When a signal is inputted through an input line 172, resonance may occur in the first resonator 300 a, and due to a coupling with the second resonator 300 b achieved through the window located between the first cavity 110 a and the second cavity 110 b, resonance may occur in the second resonator 300 b as well. Similarly, the coupling between the second resonator 300 b and the third resonator 300 c achieved through the window between the second cavity 110 b and the third cavity 110 c allows resonance in the third resonator 300 c also. Here, the coupling member 130 enables cross-coupling between the first resonator 300 a and the third resonator 300 c, and ultimately, the signal filtered by the resonance of the third resonator 300 c may be outputted through an output line 174.

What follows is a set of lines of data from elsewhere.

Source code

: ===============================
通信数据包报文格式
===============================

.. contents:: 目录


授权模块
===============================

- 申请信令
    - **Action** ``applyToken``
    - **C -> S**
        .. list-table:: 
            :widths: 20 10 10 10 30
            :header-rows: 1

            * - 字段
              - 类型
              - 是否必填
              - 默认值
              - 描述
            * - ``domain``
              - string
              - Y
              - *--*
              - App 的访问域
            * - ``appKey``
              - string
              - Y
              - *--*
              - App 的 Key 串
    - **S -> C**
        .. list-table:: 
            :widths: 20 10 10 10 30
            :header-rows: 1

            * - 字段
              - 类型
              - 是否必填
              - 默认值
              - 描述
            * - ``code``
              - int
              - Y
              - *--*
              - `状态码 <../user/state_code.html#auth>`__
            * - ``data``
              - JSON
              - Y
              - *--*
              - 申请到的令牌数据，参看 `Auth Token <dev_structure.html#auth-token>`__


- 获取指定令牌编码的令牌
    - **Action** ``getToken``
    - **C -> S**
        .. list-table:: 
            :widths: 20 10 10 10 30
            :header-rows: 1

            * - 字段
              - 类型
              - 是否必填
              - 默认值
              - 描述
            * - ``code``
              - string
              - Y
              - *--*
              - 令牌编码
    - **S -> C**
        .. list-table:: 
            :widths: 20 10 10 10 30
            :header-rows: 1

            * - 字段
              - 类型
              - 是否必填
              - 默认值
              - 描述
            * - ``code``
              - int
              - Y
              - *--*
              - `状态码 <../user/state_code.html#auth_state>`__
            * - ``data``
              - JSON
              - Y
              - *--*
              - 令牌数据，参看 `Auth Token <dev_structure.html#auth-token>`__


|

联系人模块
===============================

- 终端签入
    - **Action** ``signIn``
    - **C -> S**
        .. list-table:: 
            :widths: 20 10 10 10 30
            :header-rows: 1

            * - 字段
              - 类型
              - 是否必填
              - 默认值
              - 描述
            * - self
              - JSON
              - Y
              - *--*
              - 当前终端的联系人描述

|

By using a ceramic ring and a ceramic resonator plated with a metal layer, a cavity filter according to an embodiment of the invention as set forth above can reduce the sizes of the resonators and cavities by up to 80% compared to a step impedance structure resonator based on the related art, and as such can provide a cavity filter suitable for small-scaled base stations.
While the present invention has been described above using particular examples, including specific elements, by way of limited embodiments and drawings, it is to be appreciated that these are provided merely to aid the overall understanding of the present invention, the present invention is not to be limited to the embodiments above, and various modifications and alterations can be made from the disclosures above by a person having ordinary skill in the technical field to which the present invention pertains. Therefore, the spirit of the present invention must not be limited to the embodiments described herein, and the scope of the present invention must be regarded as encompassing not only the claims set forth below, but also their equivalents and variations.